Sur l'un des colis, on peut apercevoir furtivement l'adresse de Charlie Sheen... S'il fallait à tout prix trouver un défaut au film, on pourrait noter une approximation au niveau des effets spéciaux lors du découpage de mâchoire, puisque l'on voit assez nettement qu'il s'agit d'un mannequin. C'est vraiment la seule fausse note de ce métrage qui se veut être, avant tout, une déclaration d'amour (!) à tous les passionnés de cinéma d'horreur.

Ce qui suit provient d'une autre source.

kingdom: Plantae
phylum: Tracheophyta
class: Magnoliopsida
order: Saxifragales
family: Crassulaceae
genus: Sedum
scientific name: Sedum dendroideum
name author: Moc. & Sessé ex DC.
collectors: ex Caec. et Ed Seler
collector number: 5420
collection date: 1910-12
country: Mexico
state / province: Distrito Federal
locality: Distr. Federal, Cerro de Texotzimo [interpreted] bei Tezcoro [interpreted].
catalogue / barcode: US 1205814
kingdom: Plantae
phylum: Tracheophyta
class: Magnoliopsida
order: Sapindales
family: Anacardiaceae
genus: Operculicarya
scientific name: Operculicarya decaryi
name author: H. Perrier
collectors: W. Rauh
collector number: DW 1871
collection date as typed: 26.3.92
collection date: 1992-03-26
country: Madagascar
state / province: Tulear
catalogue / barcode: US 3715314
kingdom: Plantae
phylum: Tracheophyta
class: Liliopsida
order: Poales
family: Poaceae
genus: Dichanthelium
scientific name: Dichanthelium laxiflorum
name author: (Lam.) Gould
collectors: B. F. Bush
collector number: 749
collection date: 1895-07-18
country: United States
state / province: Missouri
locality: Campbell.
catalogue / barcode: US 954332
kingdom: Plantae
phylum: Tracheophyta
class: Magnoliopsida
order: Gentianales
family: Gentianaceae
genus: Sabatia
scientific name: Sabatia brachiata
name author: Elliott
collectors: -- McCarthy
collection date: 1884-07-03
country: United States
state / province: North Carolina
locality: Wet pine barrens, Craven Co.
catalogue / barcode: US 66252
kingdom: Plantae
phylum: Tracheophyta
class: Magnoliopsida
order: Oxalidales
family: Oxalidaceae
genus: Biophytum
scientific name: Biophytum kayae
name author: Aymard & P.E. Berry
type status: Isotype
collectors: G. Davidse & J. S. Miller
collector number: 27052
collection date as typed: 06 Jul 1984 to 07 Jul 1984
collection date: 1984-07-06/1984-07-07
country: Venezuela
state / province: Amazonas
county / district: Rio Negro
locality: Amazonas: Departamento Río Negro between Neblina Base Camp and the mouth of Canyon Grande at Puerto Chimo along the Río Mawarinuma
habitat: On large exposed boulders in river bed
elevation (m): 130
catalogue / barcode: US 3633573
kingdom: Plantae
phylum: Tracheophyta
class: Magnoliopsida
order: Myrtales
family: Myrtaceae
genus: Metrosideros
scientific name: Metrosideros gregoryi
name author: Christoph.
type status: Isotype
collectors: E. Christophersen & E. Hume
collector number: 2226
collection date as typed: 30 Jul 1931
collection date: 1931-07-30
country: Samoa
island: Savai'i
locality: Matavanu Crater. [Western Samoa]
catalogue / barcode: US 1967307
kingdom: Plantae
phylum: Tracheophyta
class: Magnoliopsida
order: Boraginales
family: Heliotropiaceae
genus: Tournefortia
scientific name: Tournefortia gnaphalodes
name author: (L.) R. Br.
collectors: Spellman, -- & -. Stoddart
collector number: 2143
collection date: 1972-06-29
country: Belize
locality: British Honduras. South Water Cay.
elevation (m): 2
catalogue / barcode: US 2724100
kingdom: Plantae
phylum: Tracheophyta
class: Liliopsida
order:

Si la future franchise est au diapason de ce premier opus, ceux-ci ont vraiment de quoi se réjouir. Appelé sans aucun doute à devenir culte chez les amateurs de cinéma extrême, American Guinea Pig : Bouquet of Guts and Gore envoie un gros uppercut à la face du spectateur et place la barre proche du top. Que ce soit en termes de violence graphique ou d'ambiance morbide, le métrage de Stephen Biro se positionne dans le haut du panier des oeuvres gores de ces vingt dernières années.
Personnellement, je le considère comme nettement supérieur à un film comme Grotesque, déjà très sévèrement gratiné. Comme quoi, il faut aller chercher du côté des oeuvres japonaises, références en la matière, pour établir une comparaison. C'est tout à l'honneur de ce film, pourtant garanti 100 % américain.